Sur les frais liés au litige :

Les dispositions de l’article L. 761-1 du code de justice administrative font obstacle à ce que soit mis à la charge de la commune de Palaiseau, qui n’est pas, dans la présente instance, la partie perdante, le versement de la somme que M. et Mme B... demandent au titre des frais exposés par eux et non compris dans les dépens. Il y a lieu, en revanche, de mettre à la charge de M. et Mme B... une somme de 1 000 euros à verser à la commune de Palaiseau sur le fondement des mêmes dispositions.


D É C I D E :


Article 1er : La requête de M. et Mme B... est rejetée.

Article 2 : M. et Mme B... verseront à la commune de Palaiseau une somme de 1 000 euros au titre de l’article L. 761-1 du code de justice administrative.

Article 3 : Le présent arrêt sera notifié à M. A... et Mme C... B... et à la commune de Palaiseau.
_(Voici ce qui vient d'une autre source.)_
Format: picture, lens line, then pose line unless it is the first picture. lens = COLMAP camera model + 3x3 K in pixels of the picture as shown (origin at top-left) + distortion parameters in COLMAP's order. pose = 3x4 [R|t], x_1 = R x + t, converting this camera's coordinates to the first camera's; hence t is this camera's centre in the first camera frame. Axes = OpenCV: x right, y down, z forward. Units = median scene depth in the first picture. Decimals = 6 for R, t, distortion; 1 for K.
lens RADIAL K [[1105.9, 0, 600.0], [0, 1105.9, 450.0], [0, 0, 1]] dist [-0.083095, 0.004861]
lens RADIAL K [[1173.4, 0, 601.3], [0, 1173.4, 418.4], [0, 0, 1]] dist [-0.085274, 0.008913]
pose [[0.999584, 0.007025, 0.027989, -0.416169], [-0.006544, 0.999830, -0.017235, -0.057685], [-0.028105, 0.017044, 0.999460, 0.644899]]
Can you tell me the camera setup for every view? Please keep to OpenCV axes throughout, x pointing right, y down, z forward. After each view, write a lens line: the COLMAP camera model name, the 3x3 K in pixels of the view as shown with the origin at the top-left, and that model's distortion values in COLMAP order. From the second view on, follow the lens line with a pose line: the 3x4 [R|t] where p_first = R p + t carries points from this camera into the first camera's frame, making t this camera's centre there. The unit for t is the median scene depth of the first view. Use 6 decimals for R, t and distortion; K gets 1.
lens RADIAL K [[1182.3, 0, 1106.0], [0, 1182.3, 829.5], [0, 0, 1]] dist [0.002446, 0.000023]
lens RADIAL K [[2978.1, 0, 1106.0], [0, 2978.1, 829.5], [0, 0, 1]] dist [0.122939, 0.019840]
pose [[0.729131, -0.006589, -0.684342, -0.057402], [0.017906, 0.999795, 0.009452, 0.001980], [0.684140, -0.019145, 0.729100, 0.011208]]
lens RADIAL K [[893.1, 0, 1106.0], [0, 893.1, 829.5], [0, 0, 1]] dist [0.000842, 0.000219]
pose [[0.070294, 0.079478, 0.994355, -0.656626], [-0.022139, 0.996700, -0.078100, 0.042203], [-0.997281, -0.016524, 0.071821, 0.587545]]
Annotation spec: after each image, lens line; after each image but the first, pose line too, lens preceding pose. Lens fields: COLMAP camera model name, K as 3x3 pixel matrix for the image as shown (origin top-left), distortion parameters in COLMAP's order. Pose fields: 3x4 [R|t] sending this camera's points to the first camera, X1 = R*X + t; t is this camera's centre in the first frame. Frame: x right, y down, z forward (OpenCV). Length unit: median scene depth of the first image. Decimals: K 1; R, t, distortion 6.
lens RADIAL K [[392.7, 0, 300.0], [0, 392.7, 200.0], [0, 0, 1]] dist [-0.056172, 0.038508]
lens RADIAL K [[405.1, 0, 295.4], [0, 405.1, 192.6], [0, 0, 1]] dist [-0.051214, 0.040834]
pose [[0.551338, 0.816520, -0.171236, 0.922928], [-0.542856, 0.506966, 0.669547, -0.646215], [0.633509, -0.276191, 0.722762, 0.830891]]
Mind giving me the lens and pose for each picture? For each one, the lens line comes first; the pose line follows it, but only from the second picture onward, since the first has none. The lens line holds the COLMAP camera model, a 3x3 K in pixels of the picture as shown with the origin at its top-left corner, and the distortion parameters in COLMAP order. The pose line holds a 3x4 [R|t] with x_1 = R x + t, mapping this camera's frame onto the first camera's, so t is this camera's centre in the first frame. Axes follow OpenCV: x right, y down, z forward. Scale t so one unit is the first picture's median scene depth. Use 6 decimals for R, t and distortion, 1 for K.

Délibéré après l’audience du 6 janvier 2026, à laquelle siégeaient :

M. Pilven, président,
Mme Pham, première conseillère,
M. Clot, premier conseiller.

Rendu public par mise à disposition au greffe le 20 janvier 2026.


La rapporteure,

C. Pham
Le président,

J-E. Pilven

La greffière,

F. Petit-Galland


La République mande et ordonne à la ministre de la transition écologique, de la biodiversité et des négociations internationales sur le climat et la nature en ce qui la concerne ou à tous commissaires de justice à ce requis en ce qui concerne les voies de droit commun contre les parties privées, de pourvoir à l'exécution de la présente décision.